REQUEST:
Write out the full set of records exactly. Any pictures in them do not belong in the copy.

──────────

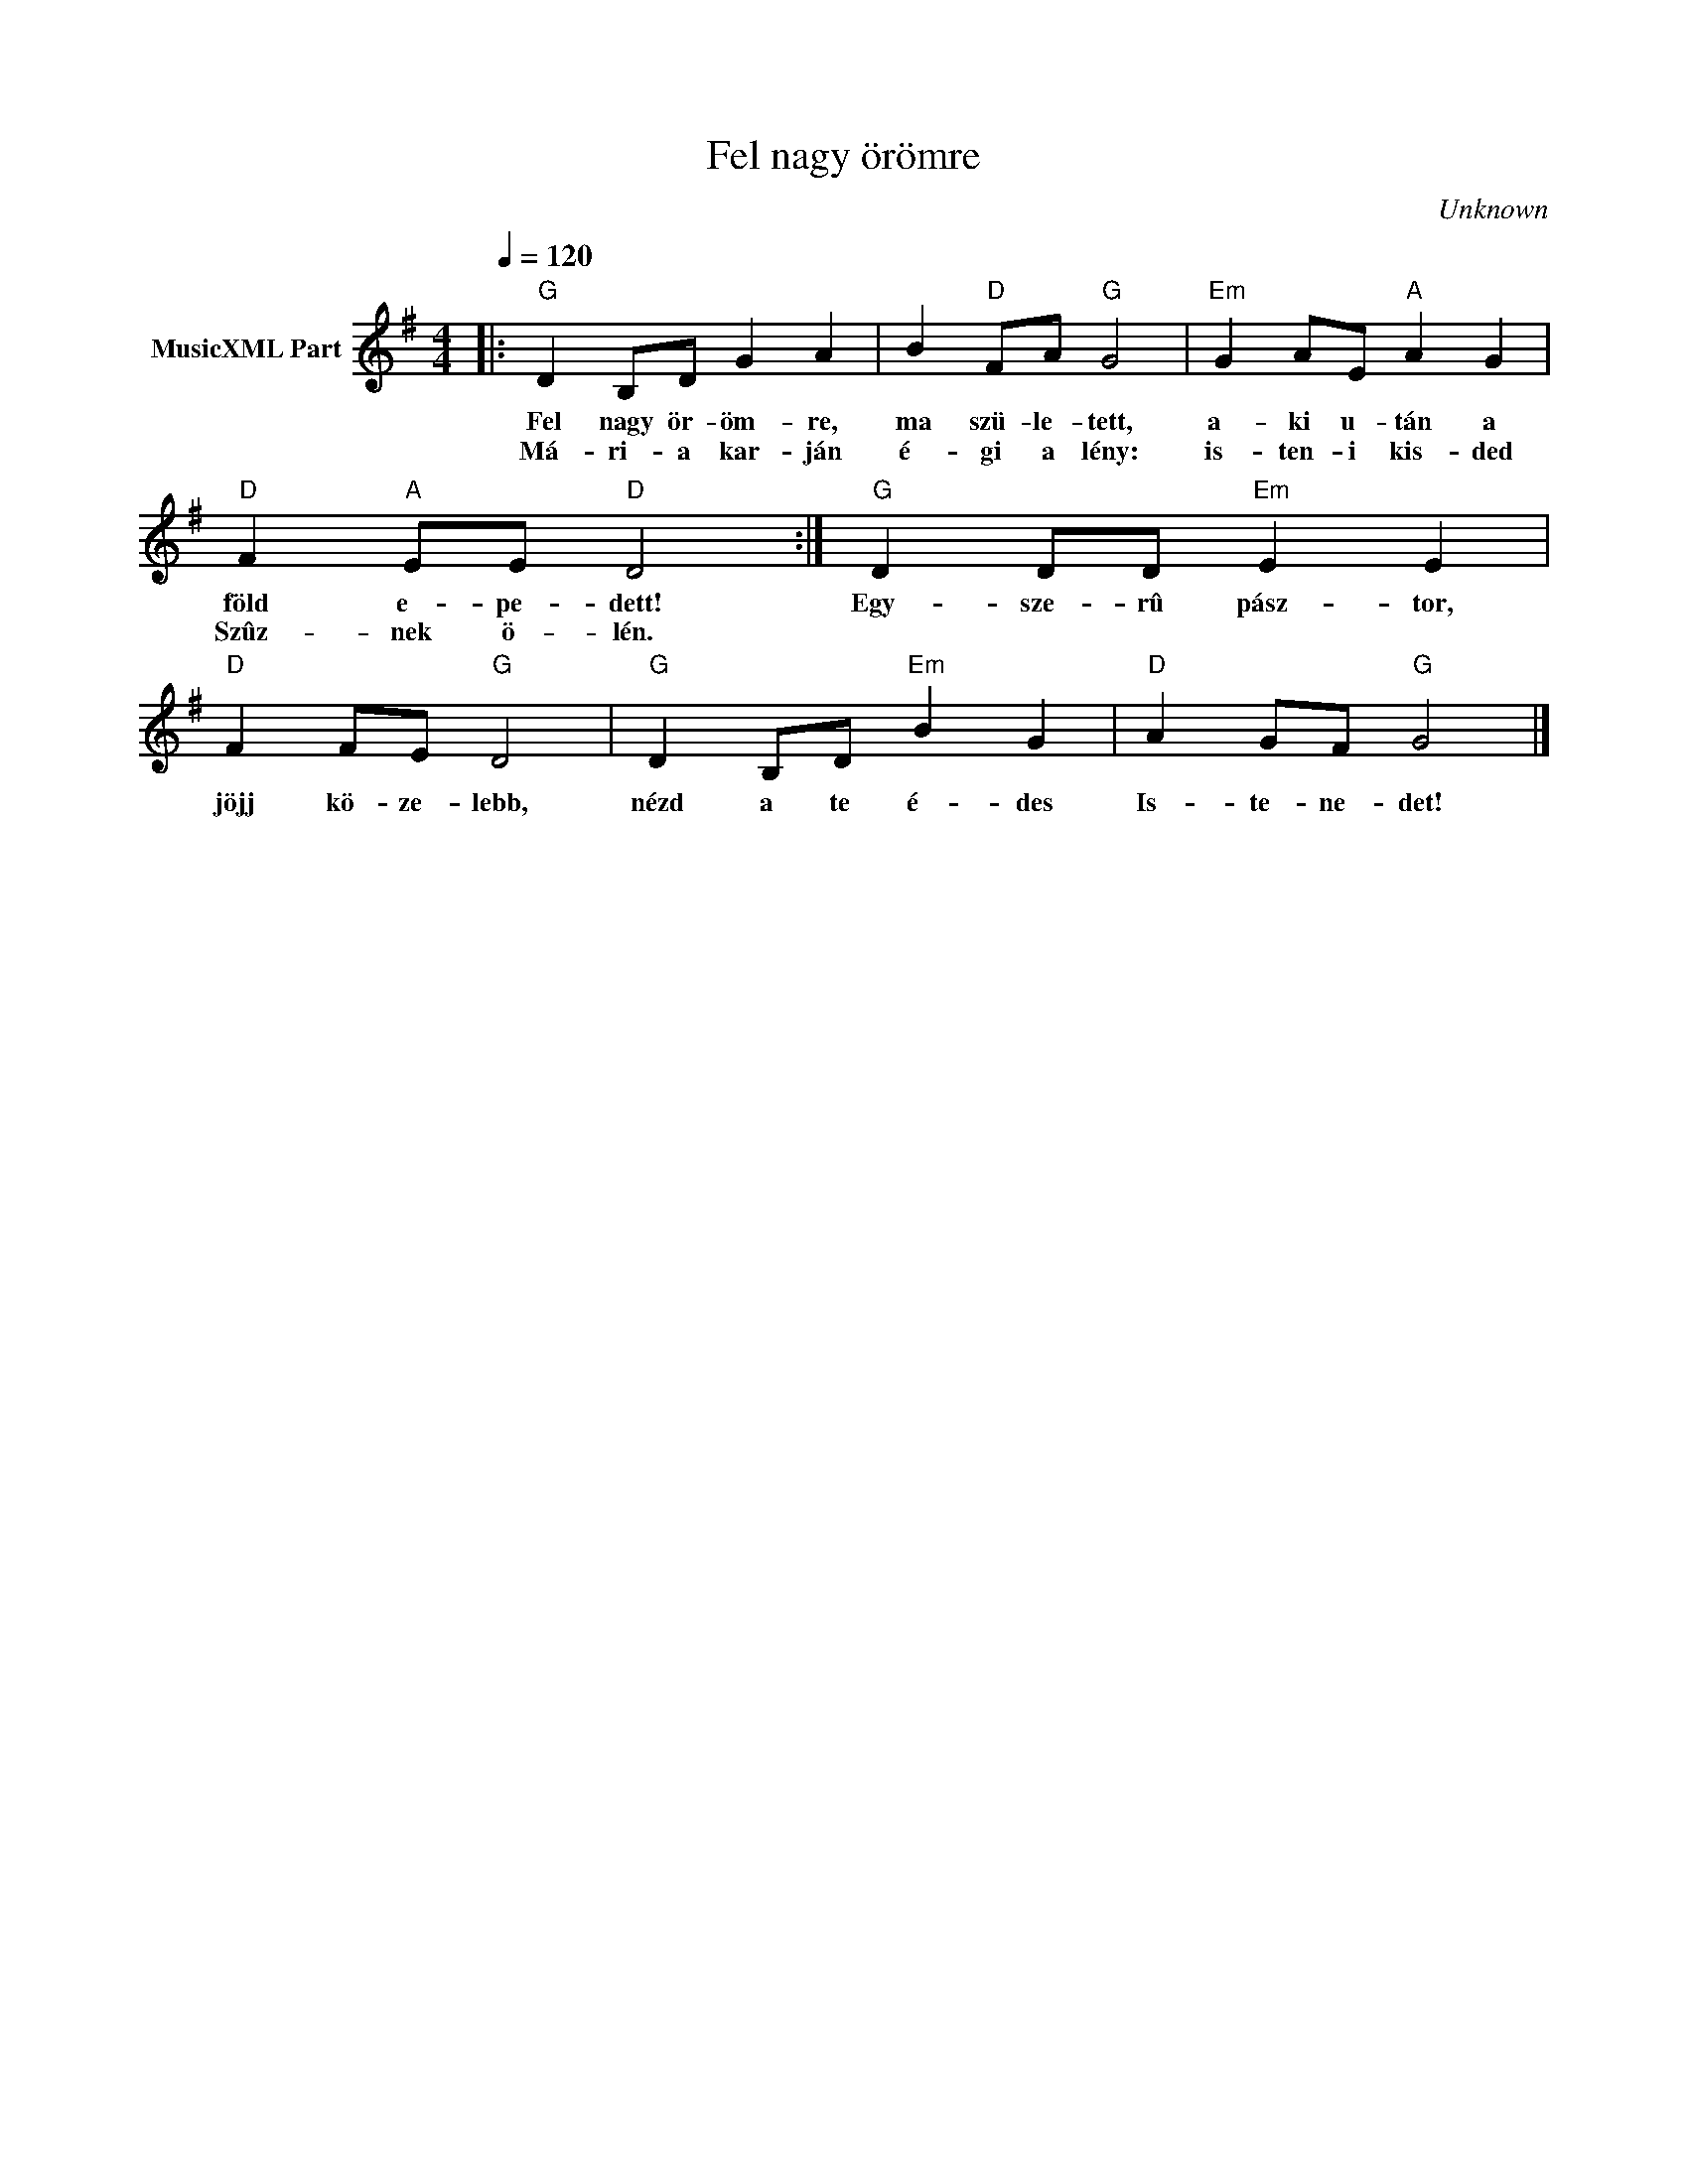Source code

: X:1
T:Fel nagy örömre
T: 
C:Unknown
Z:Public Domain
L:1/4
Q:1/4=120
M:4/4
K:G
V:1 treble nm="MusicXML Part"
%%MIDI program 0
V:1
|:"G" D B,/D/ G A | B"D" F/A/"G" G2 |"Em" G A/E/"A" A G |"D" F"A" E/E/"D" D2 :|"G" D D/D/"Em" E E | %5
w: Fel nagy ör- öm- re,|ma szü- le- tett,|a- ki u- tán a|föld e- pe- dett!|Egy- sze- rû pász- tor,|
w: Má- ri- a kar- ján|é- gi a lény:|is- ten- i kis- ded|Szûz- nek ö- lén.||
"D" F F/E/"G" D2 |"G" D B,/D/"Em" B G |"D" A G/F/"G" G2 |] %8
w: jöjj kö- ze- lebb,|nézd a te é- des|Is- te- ne- det!|
w: |||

──────────

REPLY:
Source code

: X:1
T:Fel nagy örömre
T: 
C:Unknown
Z:Public Domain
L:1/4
Q:1/4=120
M:4/4
K:G
V:1 treble nm="MusicXML Part"
%%MIDI program 0
V:1
|:"G" D B,/D/ G A | B"D" F/A/"G" G2 |"Em" G A/E/"A" A G |"D" F"A" E/E/"D" D2 :|"G" D D/D/"Em" E E | %5
w: Fel nagy ör- öm- re,|ma szü- le- tett,|a- ki u- tán a|föld e- pe- dett!|Egy- sze- rû pász- tor,|
w: Má- ri- a kar- ján|é- gi a lény:|is- ten- i kis- ded|Szûz- nek ö- lén.||
"D" F F/E/"G" D2 |"G" D B,/D/"Em" B G |"D" A G/F/"G" G2 |] %8
w: jöjj kö- ze- lebb,|nézd a te é- des|Is- te- ne- det!|
w: |||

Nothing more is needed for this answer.